Musically, the mixtape proves to be a fascinating proposition- screw always manages to resuscitate even the most played-out beats and infuse them with a vibrant new sense of life. Beats like “Oochie Wally” and “Batter Up” sound like they were made to be screwed, while beats like D.O.C.’s “No Surrender” sound better than they ever have when reduced to a dirge-like drawl. Even beats that one would typically smirk at in regular form- Eve’s “Let Me Blow Ya Mind” for instance, do a complete 180 when slowed down. Swisha House manage to transform “Let Me Blow Ya Mind” from an ill-advised saccharine stab at bubblegum pop-rap into a pounding, doomy track that reminds one of early Geto Boys.

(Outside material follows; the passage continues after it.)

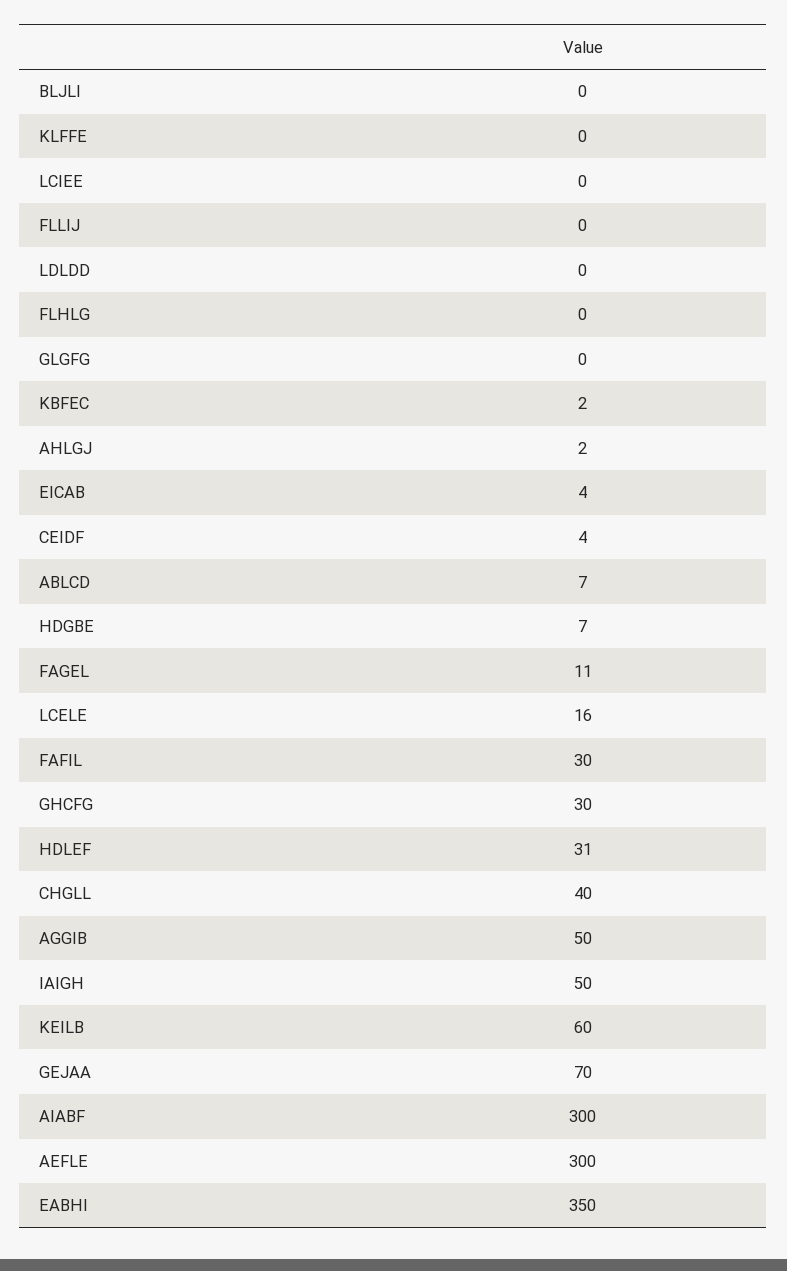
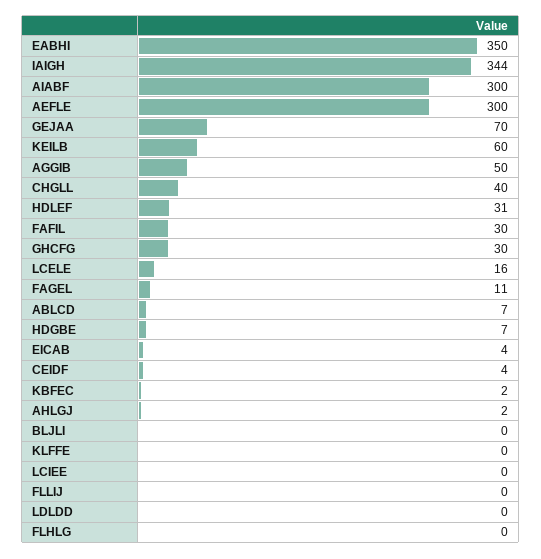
GLGFG: 0 -> none
IAIGH: 50 -> 344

As interesting as Chamillionaire’s restrained yet cleverly labyrinthine flow is, as starkly witty as his content is, and as intriguing as the screw medium is, it is inevitable that his monochromatic subject matter will prove to be his largest stumbling block. While he is clearly adept as his chosen field, two entire CDs of boasting can ultimately prove to be somewhat redundant. However, if you have been bred to believe that rap lives and perishes with the punchline, you would have no such gripes. Just don’t come in here searching for revelatory substance or insight, for Chamillionaire clearly has no such intentions.
For virgin ears unacquainted with Koopa, the rapidly ascending screw scene (where on earth have you been?), or cynics who have met Lil’ Flip’s recent endeavours with disdain (I feel you), this is an ideal starting point. For punchline mavens whose tireless quest to unearth the next Joe Budden has proved frustrating of late, Chamillionaire may well become your new favourite rapper. For the broad-minded hip-hop head in search of something more leftfield and outlandish than your typical Fat Beats vinyl, look no further. In a field littered with similar-sounding, less talented rappers, Chamillionaire’s finesse and dry sense of humour sets him in good stead to be another down South triumph. This is important listening that beckons your attention. At least Koopa doesn’t spend two discs indulging in his battle with Mike Jones this time (Mixtape Messiah anyone?)